Complications and consequences

During the development of the optical system of the eye, anisometropia leads to amblyopia. It is believed that almost a third of all cases of uncorrectable amblyopia are caused by anisometropia. This is explained by a violation of binocular vision, when the visual cortex of the brain during its development (during the first 10 years of life) does not use both eyes together, suppressing the central vision of one of them. [ 25 ], [ 26 ], [ 27 ]

Moreover, the risk of amblyopia is approximately twice as high in hyperopia.

In addition, the consequences and complications of anisometropia include strabismus or squinting in children, which affects at least 18% of patients with this type of ametropia, as well as accommodative esotropia (converging squint) and exotropia (diverging squint).

Diagnostics anisometropia

Early detection and treatment of anisometropia are important for the development of optimal visual function.

Initially, anisometropia can be detected by testing the binocular red reflex of each eye using the Bruckner test.

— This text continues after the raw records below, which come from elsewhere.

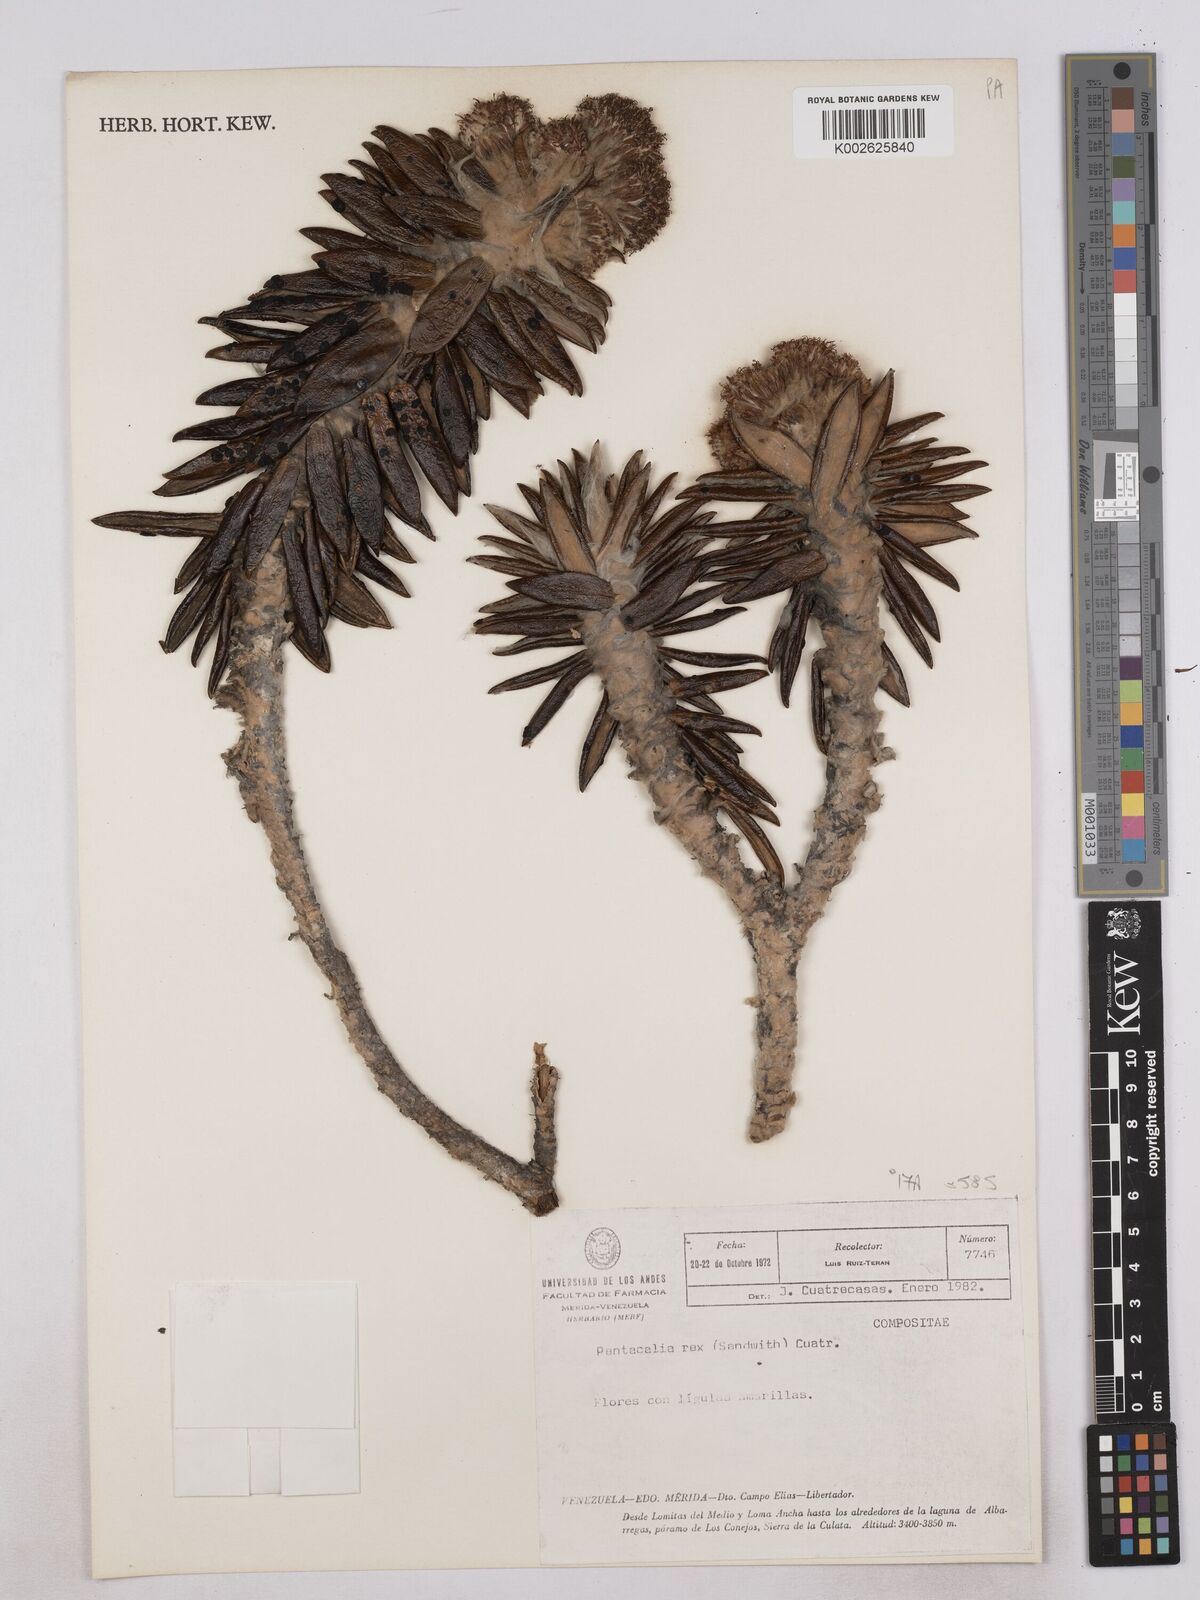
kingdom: Plantae
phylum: Tracheophyta
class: Magnoliopsida
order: Asterales
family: Asteraceae
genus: Monticalia
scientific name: Monticalia rex
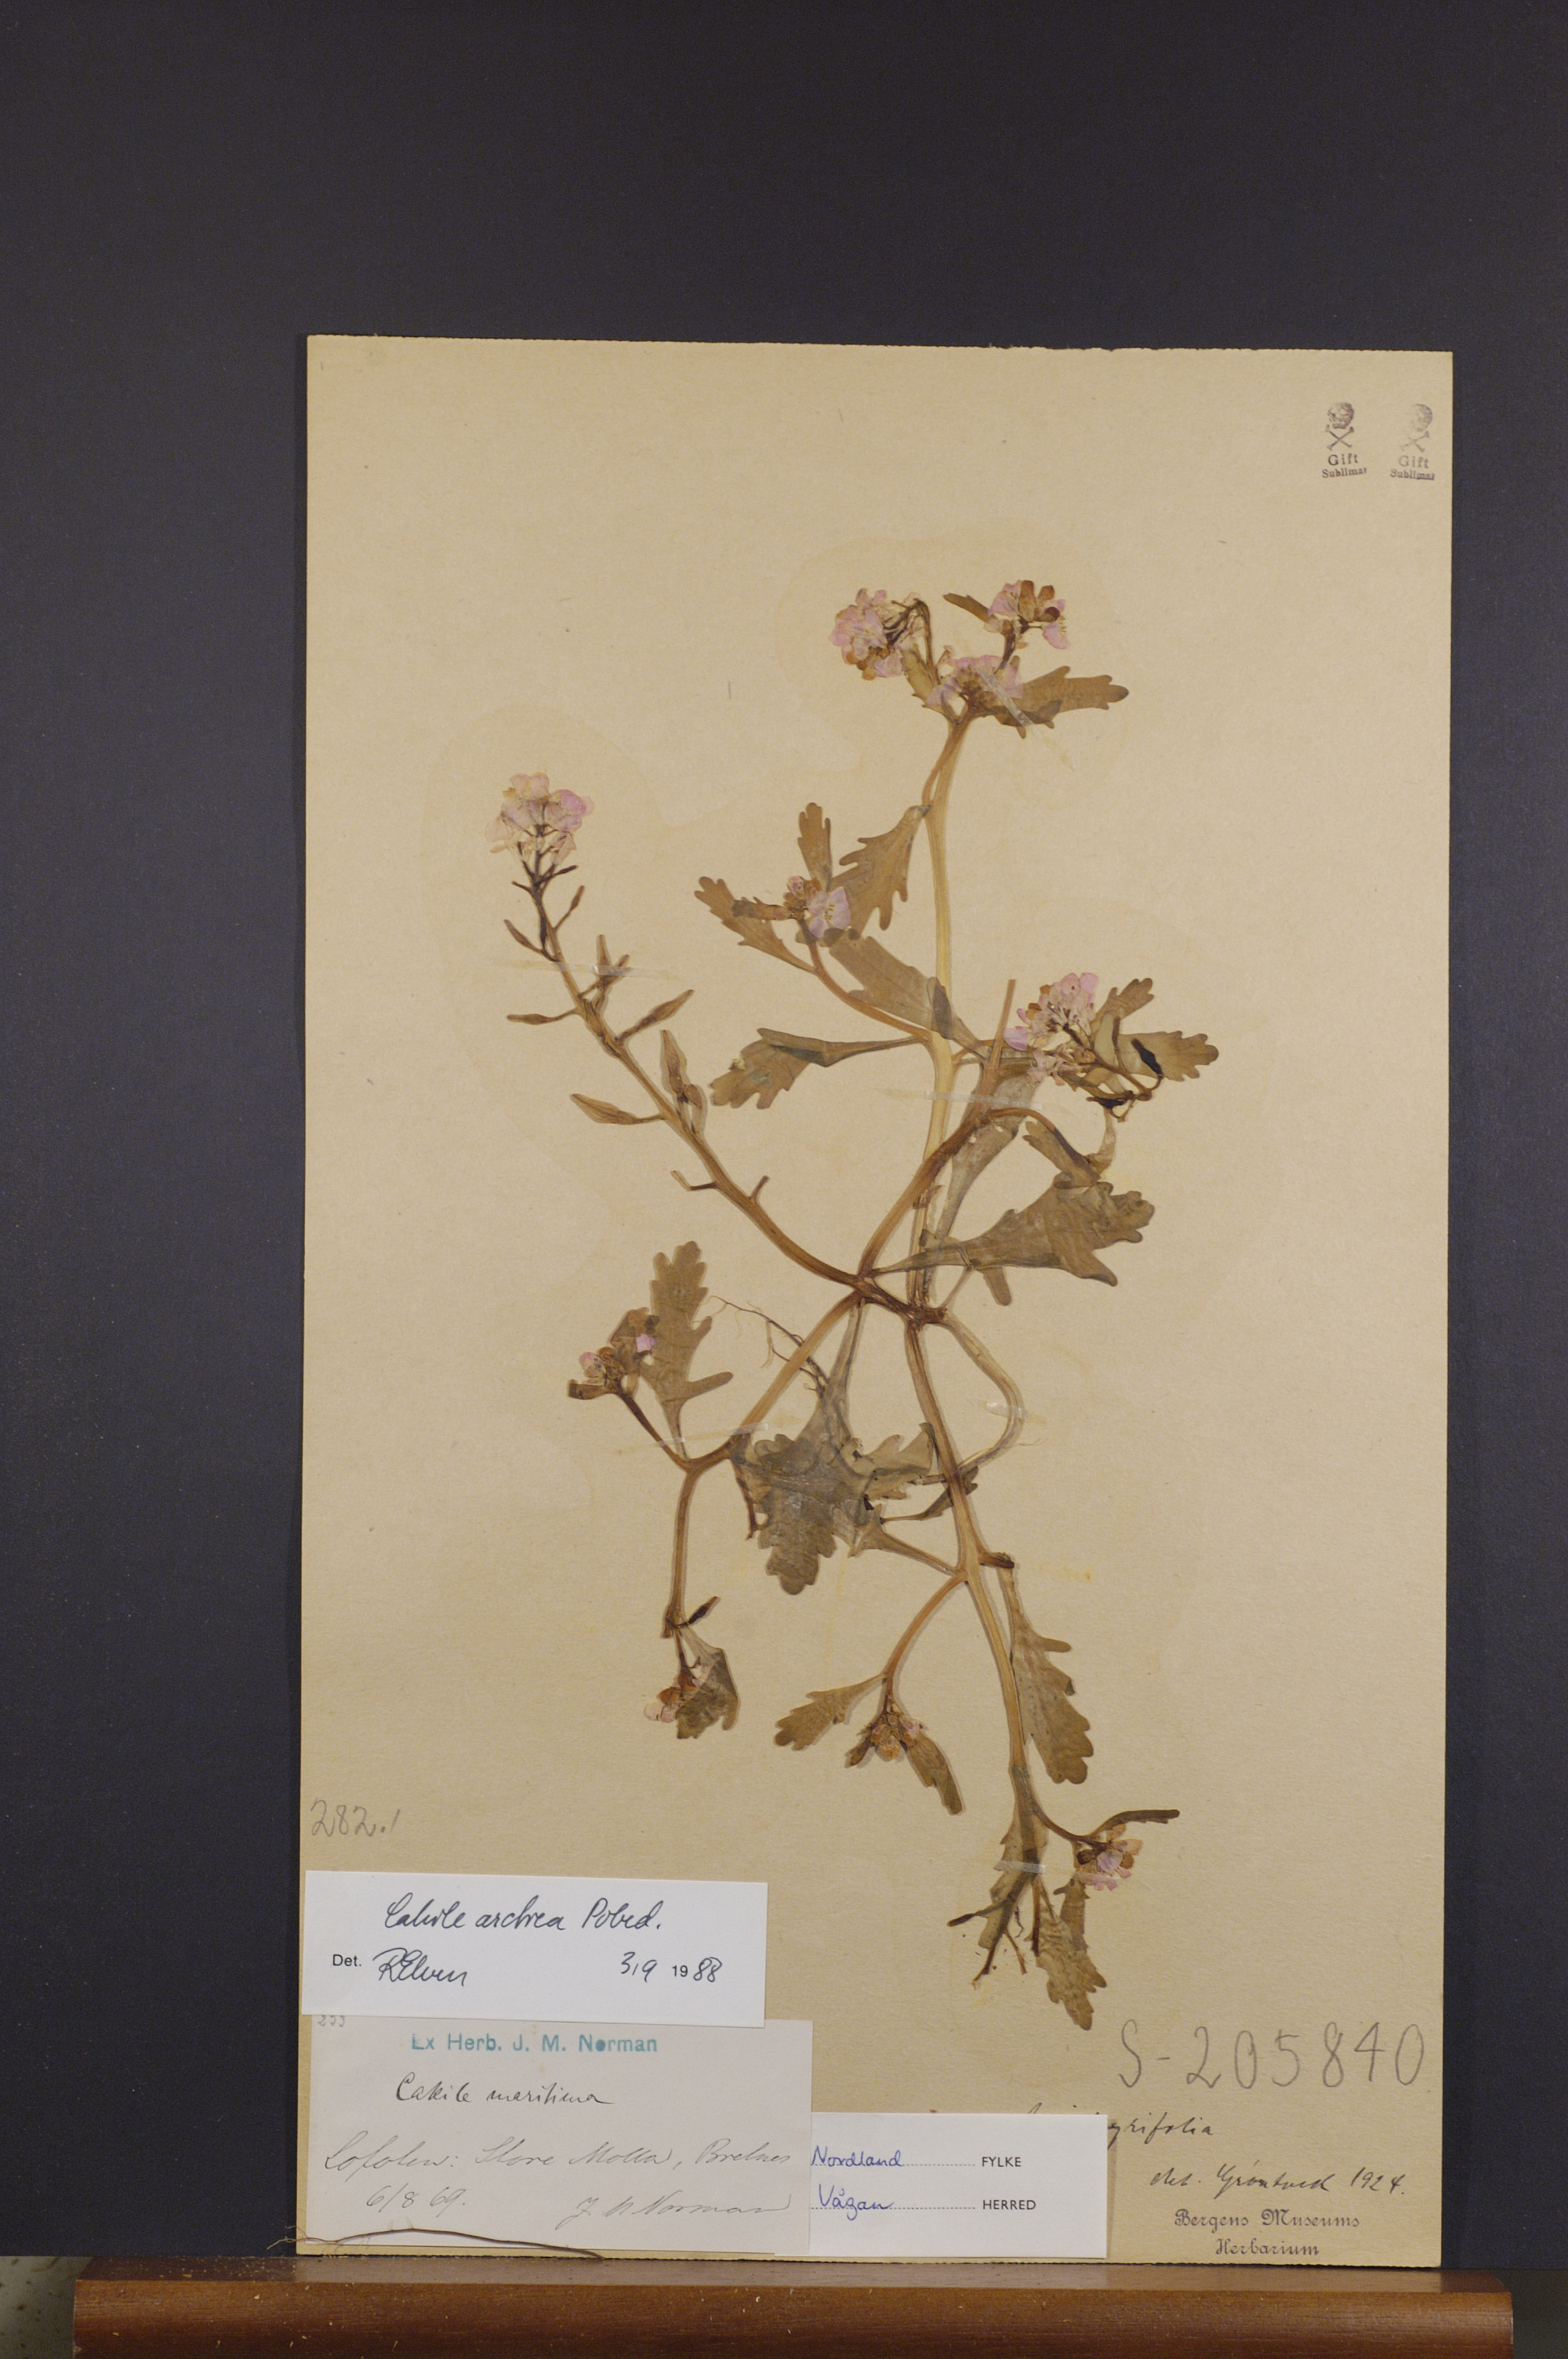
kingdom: Plantae
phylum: Tracheophyta
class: Magnoliopsida
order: Brassicales
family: Brassicaceae
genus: Cakile
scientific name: Cakile arctica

For more information on how refractive errors are diagnosed, read the separate publication – Eye examination.

Instrumental diagnostics are mandatory, see – Methods of refraction research

The goal of differential diagnostics is to identify congenital anomalies of the eyeball, lens, vitreous body, retina, which in one way or another affect the refractive power of the eyes.

Who to contact?

Treatment anisometropia

Currently, the initial treatment of young patients who are found to have anisometropia and amblyopia begins with optical correction and then additional treatments (eg, occlusion) are added if necessary.[ 28 ] If the human visual system exhibits a process of isoemmetropization, it is advisable to leave these patients untreated to allow the anisometropia to resolve and thus improve the retinal image quality in the amblyopic eye.

The most effective methods of correction are presented in the materials:

By the way, with a high degree of anisometropia, glasses do not give the desired effect, moreover, they can worsen the impairment of binocular vision, therefore contact lenses are used, for details see the article - Contact vision correction. [ 30 ]

Surgical treatment of anisometropia and its methods are given in the publications:

Prevention

There are no special methods for preventing anisometropia.

Forecast

Mild childhood anisometropia may disappear as the refraction of the eyes develops. Moderate degrees (≥ 3.0 diopters) may persist for a long time, and amblyopia often develops in preschool children.

With age – after 60 years – the risk of increasing anisometropia only increases.